+++ EXERCISE DATA +++
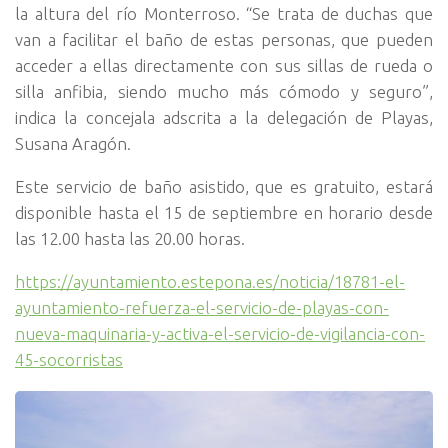
la altura del río Monterroso. “Se trata de duchas que
van a facilitar el baño de estas personas, que pueden
acceder a ellas directamente con sus sillas de rueda o
silla anfibia, siendo mucho más cómodo y seguro”,
indica la concejala adscrita a la delegación de Playas,
Susana Aragón.
Este servicio de baño asistido, que es gratuito, estará
disponible hasta el 15 de septiembre en horario desde
las 12.00 hasta las 20.00 horas.
https://ayuntamiento.estepona.es/noticia/18781-el-
ayuntamiento-refuerza-el-servicio-de-playas-con-
nueva-maquinaria-y-activa-el-servicio-de-vigilancia-con-
45-socorristas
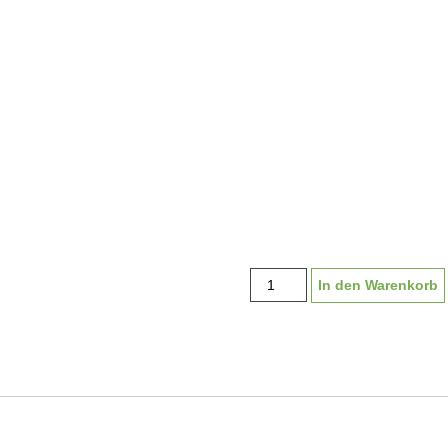
Holzmedaille
In den Warenkorb
"Rechteck
123",
inkl.
Lasergravur
und
Band
Menge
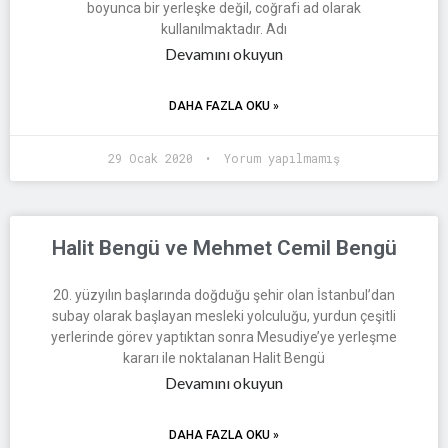
boyunca bir yerleşke değil, coğrafi ad olarak
kullanılmaktadır. Adı
Devamını okuyun
DAHA FAZLA OKU »
29 Ocak 2020
Yorum yapılmamış
Halit Bengü ve Mehmet Cemil Bengü
20. yüzyılın başlarında doğduğu şehir olan İstanbul’dan
subay olarak başlayan mesleki yolculuğu, yurdun çeşitli
yerlerinde görev yaptıktan sonra Mesudiye’ye yerleşme
kararı ile noktalanan Halit Bengü
Devamını okuyun
DAHA FAZLA OKU »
+++
● **ASSIGNMENT**:
Render every line of text in the data as a numbered list, skipping blank lines. Leave the pictures out of the answer.

● **EXERCISE OUTPUT**:
1. la altura del río Monterroso. “Se trata de duchas que
2. van a facilitar el baño de estas personas, que pueden
3. acceder a ellas directamente con sus sillas de rueda o
4. silla anfibia, siendo mucho más cómodo y seguro”,
5. indica la concejala adscrita a la delegación de Playas,
6. Susana Aragón.
7. Este servicio de baño asistido, que es gratuito, estará
8. disponible hasta el 15 de septiembre en horario desde
9. las 12.00 hasta las 20.00 horas.
10. https://ayuntamiento.estepona.es/noticia/18781-el-
11. ayuntamiento-refuerza-el-servicio-de-playas-con-
12. nueva-maquinaria-y-activa-el-servicio-de-vigilancia-con-
13. 45-socorristas
14. Holzmedaille
15. In den Warenkorb
16. "Rechteck
17. 123",
18. inkl.
19. Lasergravur
20. und
21. Band
22. Menge
23. boyunca bir yerleşke değil, coğrafi ad olarak
24. kullanılmaktadır. Adı
25. Devamını okuyun
26. DAHA FAZLA OKU »
27. 29 Ocak 2020
28. Yorum yapılmamış
29. Halit Bengü ve Mehmet Cemil Bengü
30. 20. yüzyılın başlarında doğduğu şehir olan İstanbul’dan
31. subay olarak başlayan mesleki yolculuğu, yurdun çeşitli
32. yerlerinde görev yaptıktan sonra Mesudiye’ye yerleşme
33. kararı ile noktalanan Halit Bengü
34. Devamını okuyun
35. DAHA FAZLA OKU »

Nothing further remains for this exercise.